HOW TO COMPLETE THIS TASK -> Copy out the whole article on the coronavirus and China's carbon emissions, word for word.

SOURCE DOCUMENT ->
Coronavirus cuts China’s global carbon emissions quicker than climate negotiations
The coronavirus outbreak has had damaging effects on human health and commercial activities worldwide. It has however remarkably helped cut global carbon emissions. In China, the virus outbreak has cut that country’s carbon emissions by 25 per cent in four weeks, faster than what has been achieved in years of climate negotiations.
According to Lauri Myllyvirta, an analyst at the University of Helsinki’s Centre for Research on Energy and Clean Air , China has cut down on its carbon emission by about 25 per cent.
The analysis showed that China’s electricity demand and industrial output remains far below their usual levels across a range of indicators, many of which are at their lowest two-week average in several years.
According to the analysis posted on Carbon Brief, these include coal consumption at power plants was down 36 per cent; operating rates for main steel products were down by more than 15 per cent, while crude steel production was almost unchanged.
Coal throughput at the largest coal port reduced 29 per cent; coking plant utilisation came down 23 per cent; satellite-based NO2 levels were lowered by 37 per cent.
Use of oil refining capacity was reduced by 34 per cent.
At their peak, flight cancellations were reducing global passenger aviation volumes by 10 per cent, but the sector appears to be recovering with global capacity down five per cent in February as a whole.
The measures to contain coronavirus have resulted in reductions of 15 per cent to 40 per cent in output across China’s key industrial sectors.
This is likely to have wiped out a quarter or more of the country’s CO2 emissions over the past four weeks, the period when activity would normally have resumed after the Chinese new year holiday.

EXTRACTED MATERIAL ->
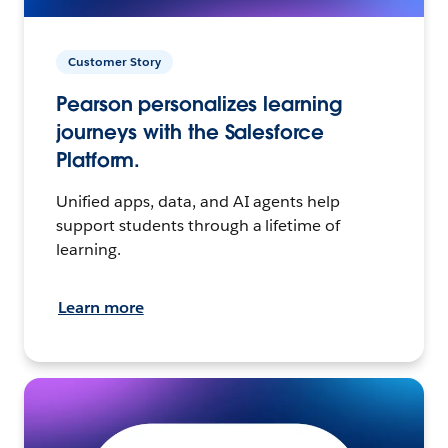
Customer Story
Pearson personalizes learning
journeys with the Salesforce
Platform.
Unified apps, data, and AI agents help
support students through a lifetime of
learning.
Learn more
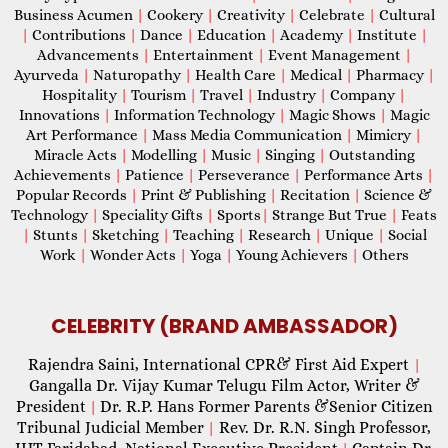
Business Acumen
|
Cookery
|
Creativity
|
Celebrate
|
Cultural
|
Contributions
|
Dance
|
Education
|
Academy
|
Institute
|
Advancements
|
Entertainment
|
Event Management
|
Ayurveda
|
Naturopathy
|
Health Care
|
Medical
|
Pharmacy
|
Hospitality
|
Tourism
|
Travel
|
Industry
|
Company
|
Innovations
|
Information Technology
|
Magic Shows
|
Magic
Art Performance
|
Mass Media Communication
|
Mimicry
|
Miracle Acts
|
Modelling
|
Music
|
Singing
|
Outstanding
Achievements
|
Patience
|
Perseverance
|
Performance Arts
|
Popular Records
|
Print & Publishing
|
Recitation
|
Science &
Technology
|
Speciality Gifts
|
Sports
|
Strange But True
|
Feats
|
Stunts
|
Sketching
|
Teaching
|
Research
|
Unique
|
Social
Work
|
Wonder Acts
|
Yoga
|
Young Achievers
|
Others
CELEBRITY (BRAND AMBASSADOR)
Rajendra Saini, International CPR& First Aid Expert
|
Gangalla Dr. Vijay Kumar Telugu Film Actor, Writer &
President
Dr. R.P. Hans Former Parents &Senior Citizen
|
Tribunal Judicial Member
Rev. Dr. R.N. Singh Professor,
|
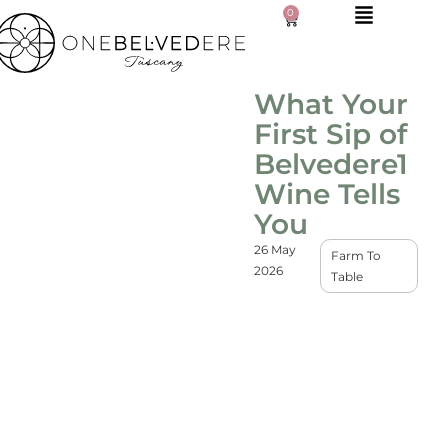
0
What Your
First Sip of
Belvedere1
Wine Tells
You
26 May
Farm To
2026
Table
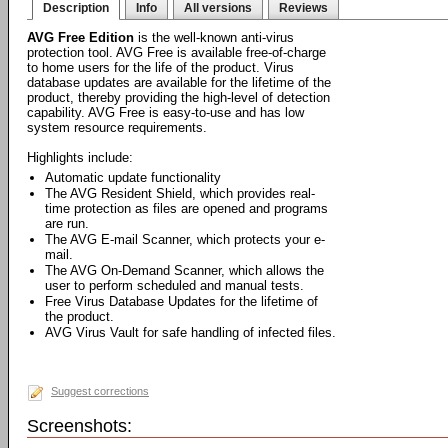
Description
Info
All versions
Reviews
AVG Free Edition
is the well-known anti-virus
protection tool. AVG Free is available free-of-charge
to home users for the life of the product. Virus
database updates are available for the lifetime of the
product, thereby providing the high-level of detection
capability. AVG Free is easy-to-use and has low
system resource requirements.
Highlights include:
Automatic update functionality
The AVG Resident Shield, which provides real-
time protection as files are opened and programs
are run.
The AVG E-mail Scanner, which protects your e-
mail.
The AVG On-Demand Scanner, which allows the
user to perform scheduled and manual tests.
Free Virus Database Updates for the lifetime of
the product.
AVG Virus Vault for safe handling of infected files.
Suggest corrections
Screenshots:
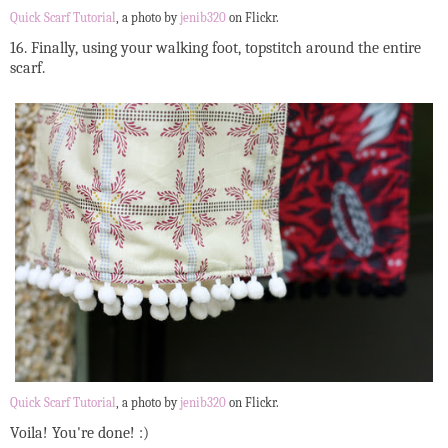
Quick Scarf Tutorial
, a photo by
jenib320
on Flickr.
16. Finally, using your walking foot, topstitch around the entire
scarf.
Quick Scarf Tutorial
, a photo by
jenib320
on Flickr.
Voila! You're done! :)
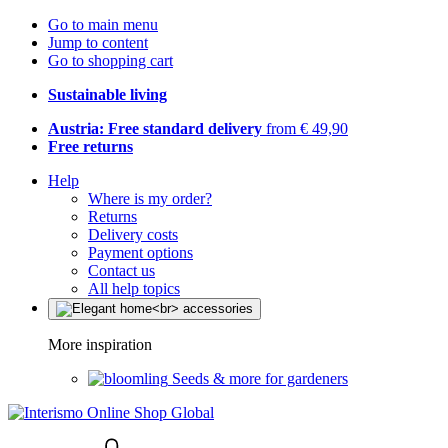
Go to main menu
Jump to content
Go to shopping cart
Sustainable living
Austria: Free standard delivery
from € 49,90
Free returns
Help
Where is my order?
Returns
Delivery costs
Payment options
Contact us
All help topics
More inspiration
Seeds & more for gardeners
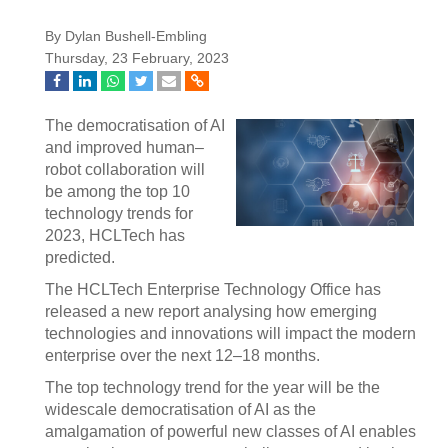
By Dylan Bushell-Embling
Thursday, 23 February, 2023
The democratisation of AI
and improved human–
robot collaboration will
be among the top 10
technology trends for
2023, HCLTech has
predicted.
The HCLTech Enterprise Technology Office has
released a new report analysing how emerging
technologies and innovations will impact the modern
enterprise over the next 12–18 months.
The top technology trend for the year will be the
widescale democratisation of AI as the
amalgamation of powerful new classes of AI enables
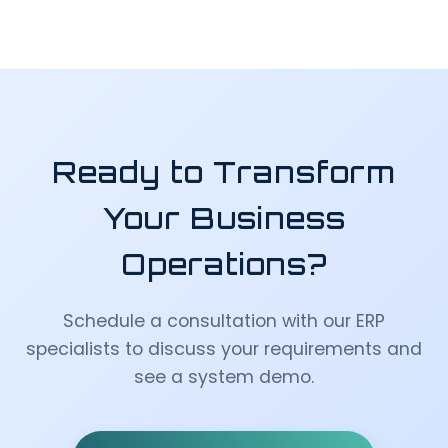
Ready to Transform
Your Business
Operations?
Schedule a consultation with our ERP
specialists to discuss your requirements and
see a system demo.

ANSWER TO THIS TASK ->
Coronavirus cuts China’s global carbon emissions quicker than climate negotiations
The coronavirus outbreak has had damaging effects on human health and commercial activities worldwide. It has however remarkably helped cut global carbon emissions. In China, the virus outbreak has cut that country’s carbon emissions by 25 per cent in four weeks, faster than what has been achieved in years of climate negotiations.
According to Lauri Myllyvirta, an analyst at the University of Helsinki’s Centre for Research on Energy and Clean Air , China has cut down on its carbon emission by about 25 per cent.
The analysis showed that China’s electricity demand and industrial output remains far below their usual levels across a range of indicators, many of which are at their lowest two-week average in several years.
According to the analysis posted on Carbon Brief, these include coal consumption at power plants was down 36 per cent; operating rates for main steel products were down by more than 15 per cent, while crude steel production was almost unchanged.
Coal throughput at the largest coal port reduced 29 per cent; coking plant utilisation came down 23 per cent; satellite-based NO2 levels were lowered by 37 per cent.
Use of oil refining capacity was reduced by 34 per cent.
At their peak, flight cancellations were reducing global passenger aviation volumes by 10 per cent, but the sector appears to be recovering with global capacity down five per cent in February as a whole.
The measures to contain coronavirus have resulted in reductions of 15 per cent to 40 per cent in output across China’s key industrial sectors.
This is likely to have wiped out a quarter or more of the country’s CO2 emissions over the past four weeks, the period when activity would normally have resumed after the Chinese new year holiday.